Why does structural racism in the U.S. economy persist, and what will it take to end it?
Wicks-Lim: I think it’s easy to understand why structural racism persists in the U.S. economy when we consider the following facts.
First, for the first 350 years of this nation’s development, starting in the early 1600s with the first English colonies until the mid-1960s, public policy explicitly codified and enforced racial discrimination. It took the Civil Rights Acts of 1964, the Voting Rights Act of 1965, and the Housing Rights Act of 1968 to remove state-enforced, explicit, racially discriminatory policies. Those passed only 60 years ago. In other words, this land has developed and operated for 350 out of its roughly 410 years of history (since European colonization) with state-enforced, explicit, racially discriminatory policies. Institutions and practices that perpetuate racial disparities have accumulated over this long history.

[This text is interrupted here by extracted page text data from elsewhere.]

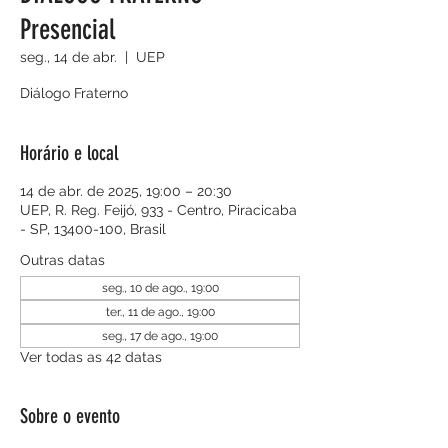
Presencial
seg., 14 de abr.
  |  
UEP
Diálogo Fraterno
Horário e local
14 de abr. de 2025, 19:00 – 20:30
UEP, R. Reg. Feijó, 933 - Centro, Piracicaba
- SP, 13400-100, Brasil
Outras datas
seg., 10 de ago., 19:00
ter., 11 de ago., 19:00
seg., 17 de ago., 19:00
Ver todas as 42 datas
Sobre o evento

Second, as I mentioned earlier, racism materially benefits white Americans, the dominant racial group in the U.S., and getting rid of structural racism in the U.S. would eliminate these advantages. As a really straightforward example, imagine what would be required to eliminate the extreme level of racial wealth inequality that was largely built on the basis of racist, state-enforced policies over the course of this nation’s more than 400-year history. This would require a radical redistribution of wealth away from white households toward Black households since, as we note in our book, the average white household had more than 10 times the wealth of the average Black household in 2019.
Ending structural racism will require immense political will. I doubt that an adequate level of political will can exist unless a majority of those living in the U.S. accepts — deeply — that race is a social construction; that race is, at its core, a social concept developed as a means for white Americans to monopolize economic and political resources. In other words, the only way that I can imagine really challenging structural racism is if white Americans broadly and actively work to eliminate the advantages they receive from their racial identity. And, the only way I can imagine them having the political will to do that is if they see that their whiteness is meaningful only as a means to achieve racial injustice.